■ Task instructions
Please gather every line of the entries below that contains the string "Asociación", matching case exactly.

Stored data entries
________________________

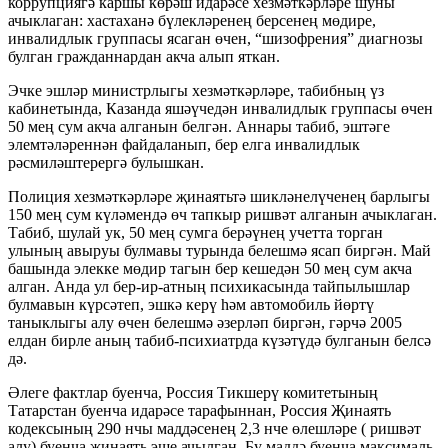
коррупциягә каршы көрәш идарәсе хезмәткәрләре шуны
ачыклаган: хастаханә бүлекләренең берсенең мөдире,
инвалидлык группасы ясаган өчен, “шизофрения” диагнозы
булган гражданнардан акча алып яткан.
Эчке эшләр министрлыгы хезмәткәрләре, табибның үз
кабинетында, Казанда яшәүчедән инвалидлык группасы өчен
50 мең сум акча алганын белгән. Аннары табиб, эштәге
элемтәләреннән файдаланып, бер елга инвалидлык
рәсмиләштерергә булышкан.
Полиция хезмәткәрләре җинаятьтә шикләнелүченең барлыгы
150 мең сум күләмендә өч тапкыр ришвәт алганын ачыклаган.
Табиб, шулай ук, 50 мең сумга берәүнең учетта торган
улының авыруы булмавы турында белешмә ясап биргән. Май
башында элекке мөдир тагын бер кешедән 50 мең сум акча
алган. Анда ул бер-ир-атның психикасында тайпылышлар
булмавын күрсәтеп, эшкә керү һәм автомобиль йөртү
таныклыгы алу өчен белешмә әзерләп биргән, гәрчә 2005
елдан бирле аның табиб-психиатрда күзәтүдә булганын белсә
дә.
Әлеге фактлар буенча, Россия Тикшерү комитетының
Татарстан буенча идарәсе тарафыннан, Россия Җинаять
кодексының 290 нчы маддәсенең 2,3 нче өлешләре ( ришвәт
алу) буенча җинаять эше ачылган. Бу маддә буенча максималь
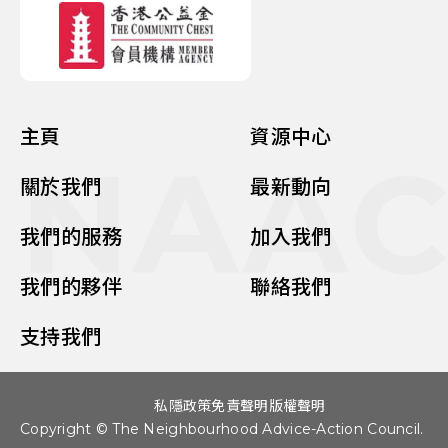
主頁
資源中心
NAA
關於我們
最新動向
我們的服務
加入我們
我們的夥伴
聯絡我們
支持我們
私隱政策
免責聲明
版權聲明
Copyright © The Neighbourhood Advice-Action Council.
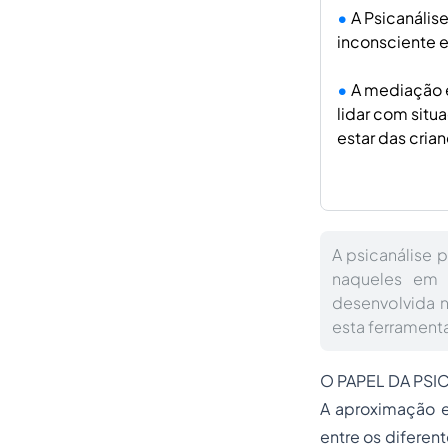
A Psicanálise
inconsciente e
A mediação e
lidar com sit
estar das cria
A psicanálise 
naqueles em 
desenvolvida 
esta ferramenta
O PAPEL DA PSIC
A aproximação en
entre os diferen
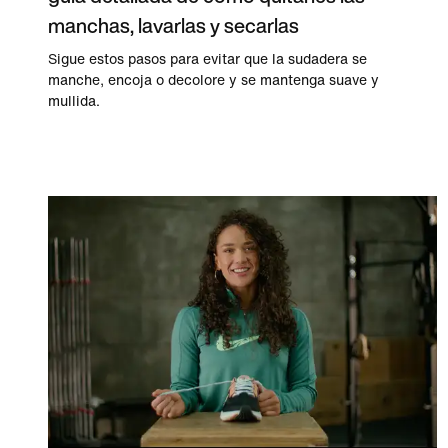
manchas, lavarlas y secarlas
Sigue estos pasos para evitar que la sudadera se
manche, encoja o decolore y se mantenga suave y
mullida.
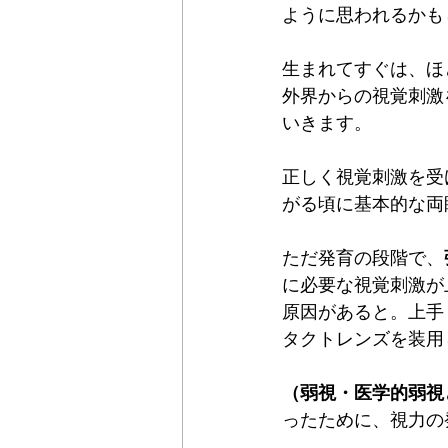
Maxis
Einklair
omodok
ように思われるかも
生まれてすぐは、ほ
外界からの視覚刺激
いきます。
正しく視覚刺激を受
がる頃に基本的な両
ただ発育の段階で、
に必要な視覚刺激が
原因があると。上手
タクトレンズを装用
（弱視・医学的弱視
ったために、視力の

________________________

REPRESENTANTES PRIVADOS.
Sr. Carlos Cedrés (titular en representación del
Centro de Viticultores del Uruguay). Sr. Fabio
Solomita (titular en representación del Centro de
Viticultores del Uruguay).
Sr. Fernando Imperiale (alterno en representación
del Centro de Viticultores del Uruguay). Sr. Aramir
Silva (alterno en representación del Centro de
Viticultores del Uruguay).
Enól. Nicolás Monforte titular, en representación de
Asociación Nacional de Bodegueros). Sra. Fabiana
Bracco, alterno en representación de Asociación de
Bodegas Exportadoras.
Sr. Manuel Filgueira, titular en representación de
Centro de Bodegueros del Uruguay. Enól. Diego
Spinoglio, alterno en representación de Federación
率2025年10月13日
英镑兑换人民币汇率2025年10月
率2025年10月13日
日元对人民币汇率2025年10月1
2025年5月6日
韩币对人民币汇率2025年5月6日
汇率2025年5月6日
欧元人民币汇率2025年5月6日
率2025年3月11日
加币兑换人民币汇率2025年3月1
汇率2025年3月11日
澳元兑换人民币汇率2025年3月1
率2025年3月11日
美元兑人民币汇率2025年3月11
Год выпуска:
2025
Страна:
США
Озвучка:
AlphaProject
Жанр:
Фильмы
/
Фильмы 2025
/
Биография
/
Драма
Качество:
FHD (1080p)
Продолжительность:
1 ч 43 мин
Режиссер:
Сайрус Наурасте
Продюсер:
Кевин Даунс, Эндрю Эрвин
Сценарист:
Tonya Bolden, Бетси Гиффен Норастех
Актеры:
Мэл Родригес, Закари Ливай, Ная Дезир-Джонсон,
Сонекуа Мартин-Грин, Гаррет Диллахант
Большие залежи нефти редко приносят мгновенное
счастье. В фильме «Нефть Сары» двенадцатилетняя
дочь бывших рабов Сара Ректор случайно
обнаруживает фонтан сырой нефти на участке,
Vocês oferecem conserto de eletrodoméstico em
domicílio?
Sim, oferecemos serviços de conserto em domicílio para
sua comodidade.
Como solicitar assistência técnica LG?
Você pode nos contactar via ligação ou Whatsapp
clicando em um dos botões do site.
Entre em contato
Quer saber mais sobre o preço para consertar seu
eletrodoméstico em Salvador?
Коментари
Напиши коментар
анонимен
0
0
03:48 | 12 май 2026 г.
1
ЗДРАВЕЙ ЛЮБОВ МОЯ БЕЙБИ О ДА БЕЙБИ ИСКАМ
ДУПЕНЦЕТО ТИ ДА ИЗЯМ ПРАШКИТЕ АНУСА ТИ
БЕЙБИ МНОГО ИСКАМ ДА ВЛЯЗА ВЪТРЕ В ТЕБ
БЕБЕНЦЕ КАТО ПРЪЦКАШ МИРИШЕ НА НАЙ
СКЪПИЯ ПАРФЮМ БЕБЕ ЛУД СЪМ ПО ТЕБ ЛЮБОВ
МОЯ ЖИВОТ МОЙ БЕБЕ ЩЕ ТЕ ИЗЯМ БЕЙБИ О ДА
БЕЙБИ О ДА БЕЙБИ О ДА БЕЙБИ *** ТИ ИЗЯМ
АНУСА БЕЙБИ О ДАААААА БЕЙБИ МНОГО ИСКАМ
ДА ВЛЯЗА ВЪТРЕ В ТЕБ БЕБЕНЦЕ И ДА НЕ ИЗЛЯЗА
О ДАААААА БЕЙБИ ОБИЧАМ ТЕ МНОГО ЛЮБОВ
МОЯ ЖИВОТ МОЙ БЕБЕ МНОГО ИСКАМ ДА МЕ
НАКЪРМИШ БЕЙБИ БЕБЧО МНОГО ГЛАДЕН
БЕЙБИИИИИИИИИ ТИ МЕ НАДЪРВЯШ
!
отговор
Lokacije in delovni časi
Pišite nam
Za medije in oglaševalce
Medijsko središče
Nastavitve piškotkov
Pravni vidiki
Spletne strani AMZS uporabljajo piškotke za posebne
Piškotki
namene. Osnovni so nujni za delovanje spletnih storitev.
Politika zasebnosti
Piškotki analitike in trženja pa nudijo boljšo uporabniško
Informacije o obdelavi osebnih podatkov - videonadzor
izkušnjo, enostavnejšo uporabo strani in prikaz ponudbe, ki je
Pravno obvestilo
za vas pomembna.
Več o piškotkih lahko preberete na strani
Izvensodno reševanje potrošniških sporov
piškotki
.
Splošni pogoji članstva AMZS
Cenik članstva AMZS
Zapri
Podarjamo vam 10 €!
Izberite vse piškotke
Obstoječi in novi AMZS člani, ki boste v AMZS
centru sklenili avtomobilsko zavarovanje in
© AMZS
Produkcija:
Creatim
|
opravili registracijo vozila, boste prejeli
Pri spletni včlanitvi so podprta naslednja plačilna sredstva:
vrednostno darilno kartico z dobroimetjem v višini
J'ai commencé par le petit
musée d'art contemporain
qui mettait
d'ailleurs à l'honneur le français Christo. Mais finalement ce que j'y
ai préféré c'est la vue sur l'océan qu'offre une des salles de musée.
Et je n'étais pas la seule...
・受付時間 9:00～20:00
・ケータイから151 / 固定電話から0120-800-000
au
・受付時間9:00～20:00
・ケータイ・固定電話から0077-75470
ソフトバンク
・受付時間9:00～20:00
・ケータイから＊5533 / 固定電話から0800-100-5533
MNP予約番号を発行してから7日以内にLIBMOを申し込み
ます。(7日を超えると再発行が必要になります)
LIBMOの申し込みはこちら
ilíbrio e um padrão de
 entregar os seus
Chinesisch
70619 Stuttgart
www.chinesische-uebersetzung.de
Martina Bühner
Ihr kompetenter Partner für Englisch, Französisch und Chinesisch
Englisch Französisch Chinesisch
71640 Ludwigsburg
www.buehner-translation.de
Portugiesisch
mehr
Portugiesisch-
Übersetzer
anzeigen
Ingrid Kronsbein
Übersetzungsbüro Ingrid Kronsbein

________________________

■ Completed exercise
Asociación Nacional de Bodegueros). Sra. Fabiana
Bracco, alterno en representación de Asociación de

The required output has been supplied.